**Page text**
Hungry For Something Good, Pittsburgh? Where We're Eating In April

We're loving Indian and Korean cuisines, booze innovators and noodle bar rebrands. Plus we chat with the ever-affable bartender Elliott Sussman.

Photo by erin kelly

Innovation Station: Wigle Whiskey
​Wigle Whiskey’s initial product line was pretty basic when it opened in March 2012: white (unaged) wheat whiskey and white rye whiskey. Visit the company’s Strip District headquaters now, and you’ll be greeted by a rainbow of bottles; the distillery has released 47 products, as of press time, including absinthe, ginever, grappa and aged whiskeys. It’s ready to spin off a second company — Threadbare — this fall that will ferment hard ciders and meads on an acre-plus campus in Spring Garden. 
[2401 Smallman St., Strip District; 412/224-2827,]

Photo by laura petrilla

All India
One of my favorite Pittsburgh chefs, Tamilselvan Thanguardi, is a bit of a mystery, popping up here and there unexpectedly. The former chef/co-owner of the shuttered Kohinoor in Monroeville now is running the kitchen at All India. There’s the buffet — try the southern Indian dishes to get a sense of his cooking — but I’d suggest ordering from the menu and asking for it “Tamil-style.”
[315 N. Craig St., North Oakland; 412/681-6600,]

Nak Won Garden
I’m a fan of the Korean cuisine at Nak Won Garden in Shadyside. One of my go-to dishes is kimchi jjigae, a spicy stew made with tofu, pork and rice cakes. Japache, sweet potato noodles stir-fried with beef and vegetables, is another must-get. Korean BBQ dishes such as bulgogi also are enticing. 
[5504 Centre Ave., Shadyside; 412/904-4635]

Photo by erin kelly

Noodle Direction: G&G Noodle Bar
Chef-partner Brian Pekarcik decided his Downtown eatery Grit & Grace needed some refreshing, so he’s unveiled a new menu that highlights Asian street foods. Noodle dishes such as Tsukemen ramen and dan dan noodles are a focus, as are raw dishes including Bigeye tuna hand rolls and small plates such as crispy Karaage-style chicken wings.
[535 Liberty Ave., Downtown; 412/281-4748,]


It’s worth driving upriver to this charming space on Sewickley’s main street for elegantly crafted cuisine served in a friendly, approachable space. I recommend starting with scallops or Hudson Valley foie gras and then moving on to the perfectly cooked Eichner’s Farms chicken. Bring a bottle or two of your favorite wine to this BYOB establishment.

[Extracted page text data]
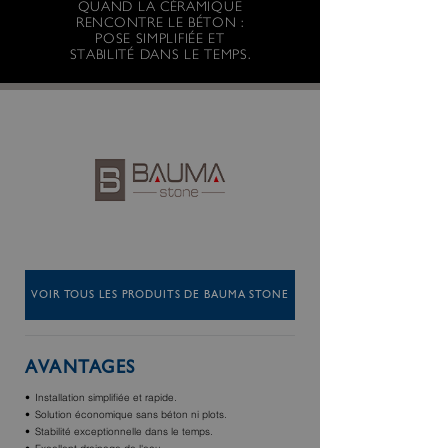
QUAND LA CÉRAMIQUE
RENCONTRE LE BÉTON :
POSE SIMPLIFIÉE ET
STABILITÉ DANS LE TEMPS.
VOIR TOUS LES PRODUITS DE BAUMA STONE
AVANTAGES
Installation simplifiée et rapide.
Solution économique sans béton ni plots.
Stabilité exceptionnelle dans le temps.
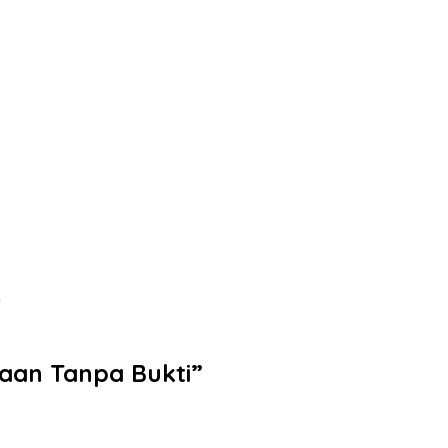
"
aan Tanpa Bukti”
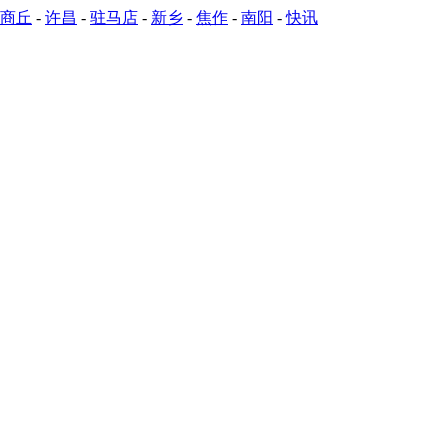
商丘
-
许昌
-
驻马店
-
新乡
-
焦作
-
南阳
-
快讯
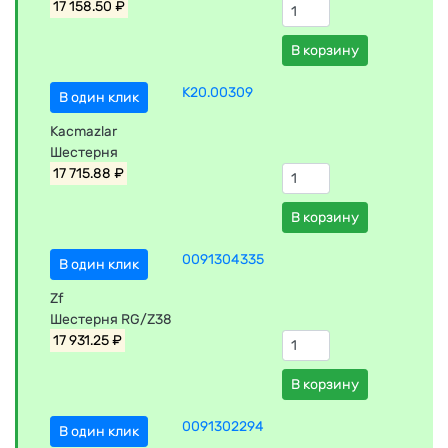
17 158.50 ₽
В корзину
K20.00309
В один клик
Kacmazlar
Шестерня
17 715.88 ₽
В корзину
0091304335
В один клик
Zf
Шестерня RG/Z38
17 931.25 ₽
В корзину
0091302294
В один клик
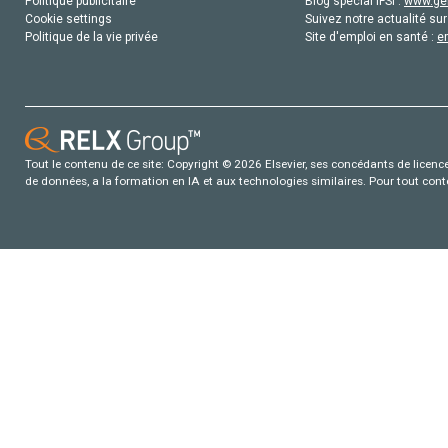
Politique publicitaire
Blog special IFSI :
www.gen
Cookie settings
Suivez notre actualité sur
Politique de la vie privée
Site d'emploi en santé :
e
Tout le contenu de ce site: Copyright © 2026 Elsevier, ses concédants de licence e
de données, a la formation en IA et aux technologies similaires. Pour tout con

**Your instructions**
Extend the Pittsburgh dining guide, starting right after its last sentence. None of the extracted page text data is needed to do the task.

**Task answer**
[541 Beaver St., Sewickley; 412/259-8847,]

Pub Chip Shop
The South Side’s version of a British chip shop stays open late (3 a.m. on Fridays and Saturdays) and serves an assortment of fill-your-belly food. Come here for a Scotch egg, a sausage roll, a deep fried Mars bar and, of course, classic fish and chips. Baps (soft sandwich rolls stuffed with a variety of fillings) make a great option, too.
[1830 E. Carson St., South Side; 412/381-2447,]


Elliott Sussman
Bartender | tender bar + kitchen

There aren’t many people who light up a room the way Elliott Sussman does. The affable Sussman, 31, tends bar at Tender Bar + Kitchen in Lawrenceville, and before that he worked down the block at Hambone’s. Sussman also is a professional musician and during the summer warms up the crowd as an usher during Pirates games at PNC Park.

What was it like transitioning from a neighborhood bar to a cocktail bar?
At first it was a little intimidating. But I always had a thing for cocktails, and I did have at least a little practice. The Pittsburgh Obscure Games group came in to Hambone’s every Wednesday, and members would ask me to come up with an obscure drink for them each week. But going from a list of zero classic cocktails to 50 was a lot. I wasn’t ready for it at all! Still, after I went to Alaska for six months, I realized how much I missed the bar. I worked at Tamari for a while until a spot opened up at Tender, and when I went back I felt like I was ready to do it. 

What’s your secret to hospitality?
I’m a musician, I’m a bartender and I’m an usher. All three have the same goals, which is to show guests a wonderful time in a unique environment. I don’t care what job I do in the future … as long as that’s the philosophy behind the job, then I’m in. I love entertaining, so that’s a big part of what I do.

What drew you toward becoming an usher at PNC Park for the Pirates games?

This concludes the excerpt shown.